I have a product suggestion. Add something to the interface that allows an rpm end user to filter out x % of the ‘outliers’. NewRelic support was kind enough to send me a dump of 1000 rows of my raw data. What I found was that by dropping 20 of the 1000 rows, where it was obviously a problem on the end users machine my data looked much more accurate. My average time dropped from 5 seconds to 3. The problem is, 10 users who’s IE6 or windows for workgroups 386 takes 59 seconds to load the page can throw your entire average off by an enormous amount. I’m actually thinking of turning this feature off because it’s so far removed from what is really happening it is almost not useful.
If I could drop the top 5% based on browser time (not server time, I want to keep the server time the same because that is actionable information) I would feel a lot better about the information being reported.
Really, what we, as web admins want to know, is what is the experience like for the vast majority of our users. When a small edge case of browsers almost doubles the average time being reported.

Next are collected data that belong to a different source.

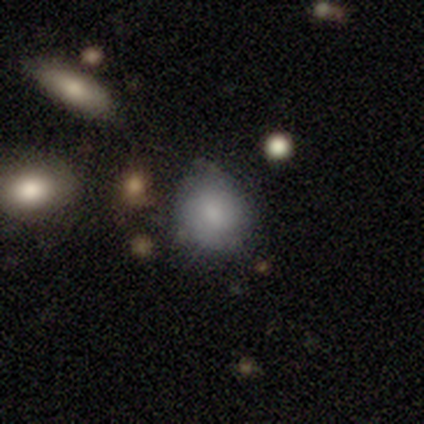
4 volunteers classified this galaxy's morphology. Q: Smooth or featured?
A: smooth (75%); runner-up: star or artifact (25%)
Q: How rounded?
A: round (67%); runner-up: in between (33%)
Q: Merging?
A: none (100%)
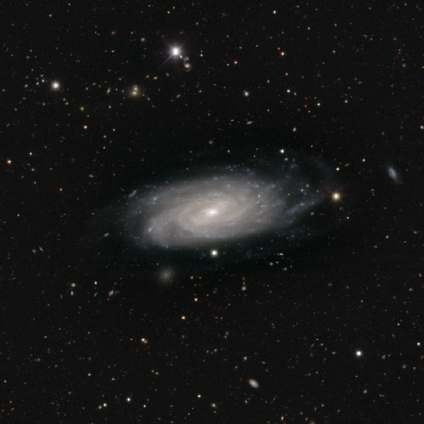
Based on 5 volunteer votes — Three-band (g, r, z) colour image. It shows a featured or disk galaxy (100%) with no bar (75%), more than 4 (50%) tight (75%) spiral arms (100%) and a small central bulge (75%). Merging: none (60%).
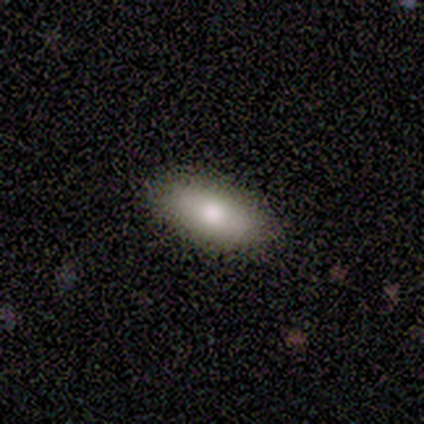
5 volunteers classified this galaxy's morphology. This is clearly a smooth galaxy (100%). How rounded: likely in between (60%). Merging: clearly none (100%).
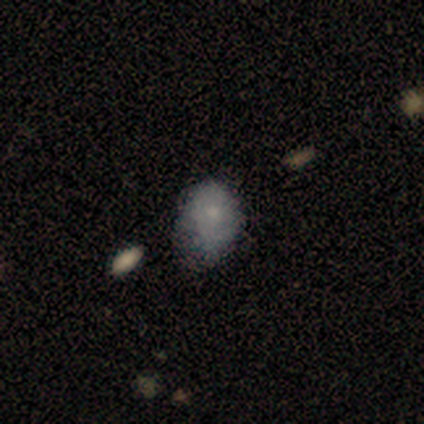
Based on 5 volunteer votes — Overall: smooth (100%). How rounded: in between (80%). Merging: minor disturbance (80%).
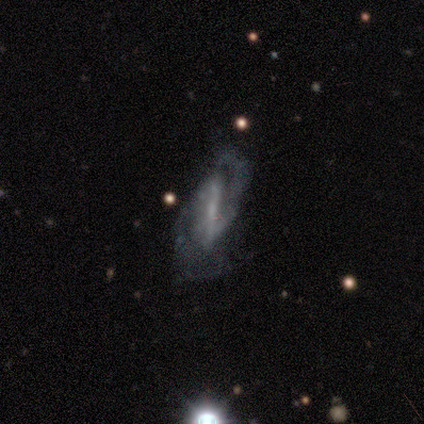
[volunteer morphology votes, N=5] type=featured or disk (100%); edge-on=no (100%); bar=strong (80%); spiral arms=yes (80%); winding=medium (50%); arm count=2 (100%); bulge=small (60%); merging=none (80%).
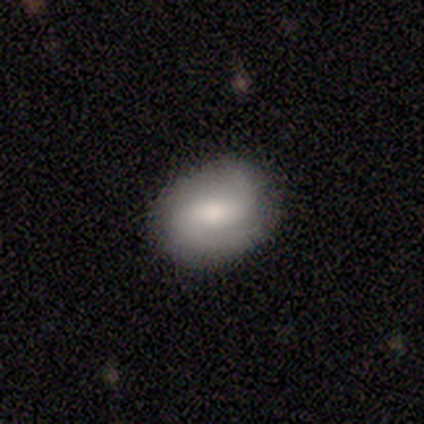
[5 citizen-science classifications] Smooth or featured?
  - smooth: 80% *
  - featured or disk: 20%
  - star or artifact: 0%
How rounded?
  - in between: 50% *
  - round: 25%
  - cigar-shaped: 25%
Merging?
  - none: 80% *
  - major disturbance: 20%
  - minor disturbance: 0%
  - merger: 0%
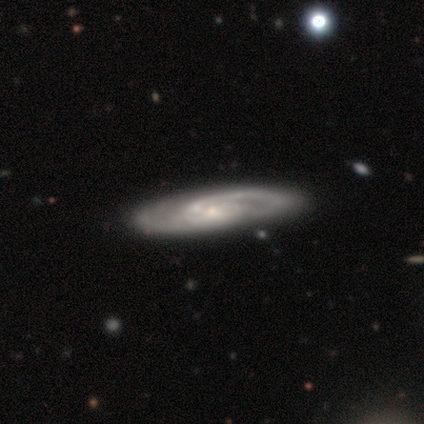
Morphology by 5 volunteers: Volunteers were most divided on "bulge size": small: 60%, none: 40%, dominant: 0%, large: 0%, moderate: 0%. More confident: smooth or featured — featured or disk (100%); edge-on disk — no (100%); merging — none (100%); bar — no (80%); spiral arms — yes (80%); spiral winding — tight (50%); spiral arm count — 1 (50%).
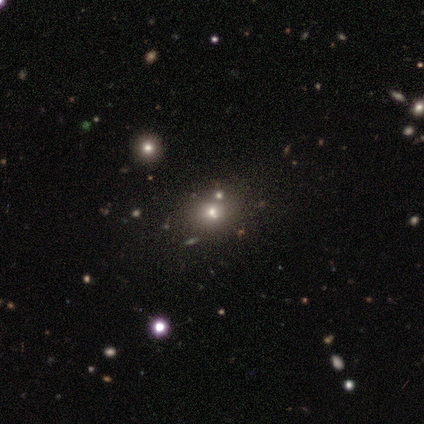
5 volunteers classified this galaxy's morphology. Smooth or featured: smooth — 40% (tied with star or artifact — 40%)
How rounded: round — 100%
Merging: none — 100%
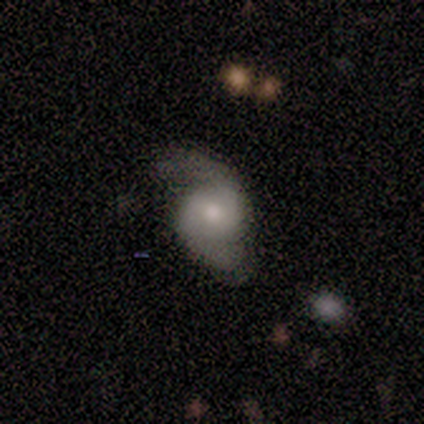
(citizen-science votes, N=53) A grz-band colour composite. It shows a featured or disk galaxy (85%) with no bar (71%), 2 (90%) loose (44%) spiral arms (87%) and a moderate central bulge (69%). Merging: none (73%).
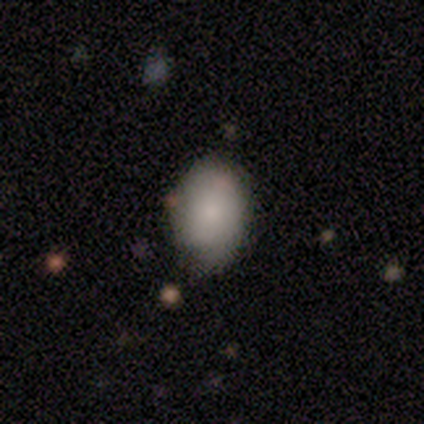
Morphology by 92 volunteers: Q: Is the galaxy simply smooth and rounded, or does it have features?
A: smooth — 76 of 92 (83%).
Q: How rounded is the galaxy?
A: in between — 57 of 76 (75%).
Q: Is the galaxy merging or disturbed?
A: none — 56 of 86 (65%).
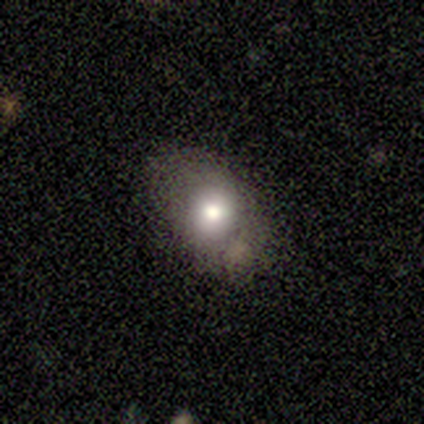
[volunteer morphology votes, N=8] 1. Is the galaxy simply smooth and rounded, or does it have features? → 62% smooth, 38% featured or disk, 0% star or artifact.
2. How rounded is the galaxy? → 80% in between, 20% round, 0% cigar-shaped.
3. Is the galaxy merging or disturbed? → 75% none, 25% minor disturbance, 0% major disturbance, 0% merger.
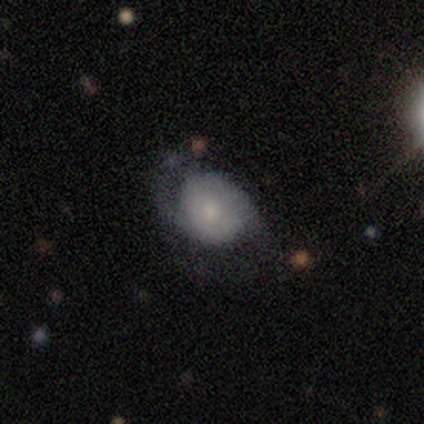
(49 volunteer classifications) This appears to be a featured or disk galaxy (69%) with no bar (85%), 2 (81%) medium (44%) spiral arms (94%) and a small central bulge (56%). Merging: minor disturbance (40%).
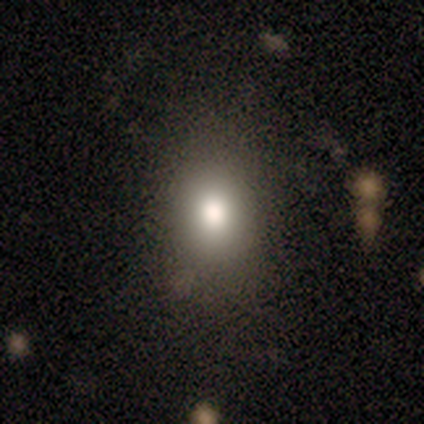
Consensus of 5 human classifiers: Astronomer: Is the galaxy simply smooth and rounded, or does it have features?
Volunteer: smooth — 80%.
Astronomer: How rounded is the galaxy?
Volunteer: round — 75%.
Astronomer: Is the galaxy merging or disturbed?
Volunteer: none — 60% (runner-up: minor disturbance, 40%).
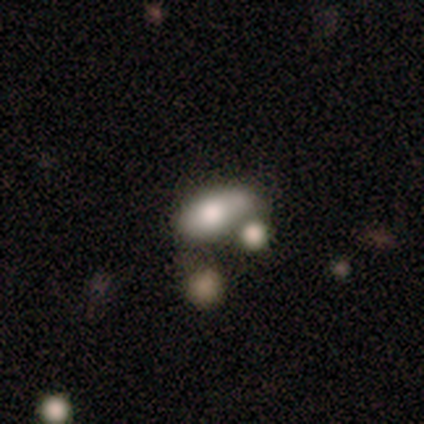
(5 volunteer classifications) Smooth or featured? smooth (80%)
How rounded? in between (100%)
Merging? minor disturbance (40%)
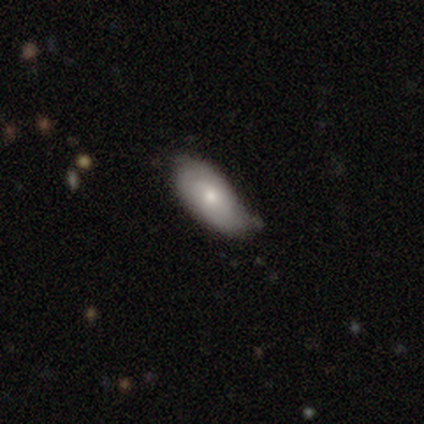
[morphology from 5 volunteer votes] Smooth or featured: smooth — 80% (featured or disk — 20%)
How rounded: in between — 100%
Merging: minor disturbance — 60% (none — 40%)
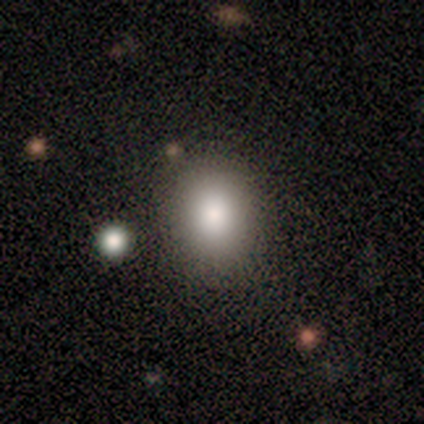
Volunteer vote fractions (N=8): Volunteers were most divided on "how rounded": round: 67%, in between: 33%, cigar-shaped: 0%. More confident: merging — none (83%); smooth or featured — smooth (75%).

There are other algorithms out there for dropping outliers, based on median, but probably a configurable percentage of web browser time would be the easiest and most straightforward for everyone.
Darin Wright Reply:
May 20th, 2011 at 1:03 pm
Tom – thanks for the great feedback and discussion. I’ve added your suggestion to our list of features to consider.
Posted: 20 May 2011 at 12:45 pm by Tom
What about ajax loaded data? We generate a lot of charts using ajax loads, and my definition of “complete page” would include having all charts loaded. Is it possible or planned to include time for ajax loads in the measurements?
At the same time there is some stuff we want to always exclude. For instance Facebook Connect generates invisible iframes with long running connections (a comet style architecture) – not useful to report.
Darin Wright Reply:
May 24th, 2011 at 6:54 am
We’ve had several requests for reporting of asynchronous load information and custom measures. This is something we’ll be investigating/prioritizing in the near future.
Posted: 23 May 2011 at 6:19 pm by Mark Lanett
The common initialization pattern for jQuery is $(function() { … }) or $(document).ready(function() { … }). Is this counted in page rendering time?
Posted: 24 May 2011 at 11:45 am by Lawrence Wang
Yes – The code called inside a jquery document.ready callback is happening between the DOM ready event and the window load event (which we track). If you perform some jquery logic inside a $(window).load callback, that in-theory is happening after the window is fully rendered and visible to the user… we don’t track that as part of the response time.
Posted: 24 May 2011 at 1:23 pm by Darin Wright
how does the backend time tracking work in the case of a first page visit (for example a user clicks on an external link to our site) in browsers that do not support the Web Timing API?
I guess that the cookie approach can’t work in that case, so…
Darin Wright Reply:
June 27th, 2011 at 10:14 am
Good question – I’ve updated the RUM support article to describe how first hits work when there is no cookie. See: http://support.newrelic.com/help/kb/features/how-does-real-user-monitoring-work
Specifically, see the section titled “When navigation start time is unknown”.
Posted: 27 June 2011 at 10:10 am by Angel